▶ _Aim of the exercise_
Take the data from its first line. Print each line exactly until the line containing "smartphone: none [294,351,365,377]" has been printed too.

[[ Source data open ]]

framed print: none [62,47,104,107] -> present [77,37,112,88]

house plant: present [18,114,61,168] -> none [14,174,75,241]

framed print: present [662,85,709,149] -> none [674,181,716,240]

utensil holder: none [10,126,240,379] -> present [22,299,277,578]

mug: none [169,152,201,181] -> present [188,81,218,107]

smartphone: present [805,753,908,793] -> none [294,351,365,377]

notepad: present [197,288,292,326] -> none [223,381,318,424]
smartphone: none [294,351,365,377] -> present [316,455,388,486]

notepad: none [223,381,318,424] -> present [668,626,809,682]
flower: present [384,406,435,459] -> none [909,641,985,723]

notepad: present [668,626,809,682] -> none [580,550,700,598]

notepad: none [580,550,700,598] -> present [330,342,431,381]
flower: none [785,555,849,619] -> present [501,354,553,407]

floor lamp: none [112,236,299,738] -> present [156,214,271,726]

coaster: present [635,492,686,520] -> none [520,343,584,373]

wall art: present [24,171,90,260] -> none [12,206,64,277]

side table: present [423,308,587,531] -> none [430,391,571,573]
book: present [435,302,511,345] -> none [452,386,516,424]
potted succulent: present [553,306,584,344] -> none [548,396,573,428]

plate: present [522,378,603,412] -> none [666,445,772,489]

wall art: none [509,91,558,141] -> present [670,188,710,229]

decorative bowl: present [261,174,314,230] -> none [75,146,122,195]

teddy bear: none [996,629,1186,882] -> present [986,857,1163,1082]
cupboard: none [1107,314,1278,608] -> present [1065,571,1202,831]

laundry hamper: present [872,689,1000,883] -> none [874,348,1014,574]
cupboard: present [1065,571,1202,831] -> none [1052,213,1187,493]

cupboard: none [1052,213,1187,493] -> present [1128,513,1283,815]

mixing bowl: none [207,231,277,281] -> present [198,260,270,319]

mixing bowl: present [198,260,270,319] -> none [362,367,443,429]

[[ Source data closed ]]

▶ _Written response_
framed print: none [62,47,104,107] -> present [77,37,112,88]

house plant: present [18,114,61,168] -> none [14,174,75,241]

framed print: present [662,85,709,149] -> none [674,181,716,240]

utensil holder: none [10,126,240,379] -> present [22,299,277,578]

mug: none [169,152,201,181] -> present [188,81,218,107]

smartphone: present [805,753,908,793] -> none [294,351,365,377]

notepad: present [197,288,292,326] -> none [223,381,318,424]
smartphone: none [294,351,365,377] -> present [316,455,388,486]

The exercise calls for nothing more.